* _Dataset records_:
_ _ _ _ _

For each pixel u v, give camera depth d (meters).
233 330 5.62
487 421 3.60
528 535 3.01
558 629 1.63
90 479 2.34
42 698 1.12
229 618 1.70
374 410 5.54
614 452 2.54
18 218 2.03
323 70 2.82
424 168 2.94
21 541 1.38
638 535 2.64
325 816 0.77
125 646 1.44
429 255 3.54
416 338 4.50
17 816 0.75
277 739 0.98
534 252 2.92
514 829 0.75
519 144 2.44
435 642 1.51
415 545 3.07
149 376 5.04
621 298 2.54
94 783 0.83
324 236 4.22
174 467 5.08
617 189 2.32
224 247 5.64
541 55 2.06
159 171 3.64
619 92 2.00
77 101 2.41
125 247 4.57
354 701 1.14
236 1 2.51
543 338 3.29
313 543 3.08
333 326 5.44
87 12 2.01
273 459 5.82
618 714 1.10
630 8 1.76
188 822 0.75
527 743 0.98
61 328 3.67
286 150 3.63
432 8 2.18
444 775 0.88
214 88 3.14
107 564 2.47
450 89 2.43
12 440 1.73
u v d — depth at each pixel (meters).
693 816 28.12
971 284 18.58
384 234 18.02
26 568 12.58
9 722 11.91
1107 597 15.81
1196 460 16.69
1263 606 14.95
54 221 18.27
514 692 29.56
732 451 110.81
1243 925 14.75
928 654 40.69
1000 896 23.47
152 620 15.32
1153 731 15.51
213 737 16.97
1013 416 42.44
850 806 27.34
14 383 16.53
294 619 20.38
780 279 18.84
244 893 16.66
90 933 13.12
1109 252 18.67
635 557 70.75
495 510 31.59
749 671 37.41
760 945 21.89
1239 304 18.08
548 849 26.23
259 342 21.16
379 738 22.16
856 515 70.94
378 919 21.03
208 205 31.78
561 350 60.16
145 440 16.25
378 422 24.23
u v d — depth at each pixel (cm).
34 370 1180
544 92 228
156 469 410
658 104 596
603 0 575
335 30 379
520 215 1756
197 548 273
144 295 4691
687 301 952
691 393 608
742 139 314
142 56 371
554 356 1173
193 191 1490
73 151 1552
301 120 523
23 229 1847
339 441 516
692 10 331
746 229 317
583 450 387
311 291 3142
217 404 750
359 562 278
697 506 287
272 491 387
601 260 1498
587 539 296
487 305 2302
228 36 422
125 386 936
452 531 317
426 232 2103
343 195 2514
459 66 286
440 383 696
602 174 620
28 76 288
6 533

_ _ _ _ _

* _Task_: An exact, complete copy of the lines above from the one with "77 101 2.41" through the one with "378 422 24.23" is the whole answer.

* _Solution to the problem_:
77 101 2.41
125 247 4.57
354 701 1.14
236 1 2.51
543 338 3.29
313 543 3.08
333 326 5.44
87 12 2.01
273 459 5.82
618 714 1.10
630 8 1.76
188 822 0.75
527 743 0.98
61 328 3.67
286 150 3.63
432 8 2.18
444 775 0.88
214 88 3.14
107 564 2.47
450 89 2.43
12 440 1.73
u v d — depth at each pixel (meters).
693 816 28.12
971 284 18.58
384 234 18.02
26 568 12.58
9 722 11.91
1107 597 15.81
1196 460 16.69
1263 606 14.95
54 221 18.27
514 692 29.56
732 451 110.81
1243 925 14.75
928 654 40.69
1000 896 23.47
152 620 15.32
1153 731 15.51
213 737 16.97
1013 416 42.44
850 806 27.34
14 383 16.53
294 619 20.38
780 279 18.84
244 893 16.66
90 933 13.12
1109 252 18.67
635 557 70.75
495 510 31.59
749 671 37.41
760 945 21.89
1239 304 18.08
548 849 26.23
259 342 21.16
379 738 22.16
856 515 70.94
378 919 21.03
208 205 31.78
561 350 60.16
145 440 16.25
378 422 24.23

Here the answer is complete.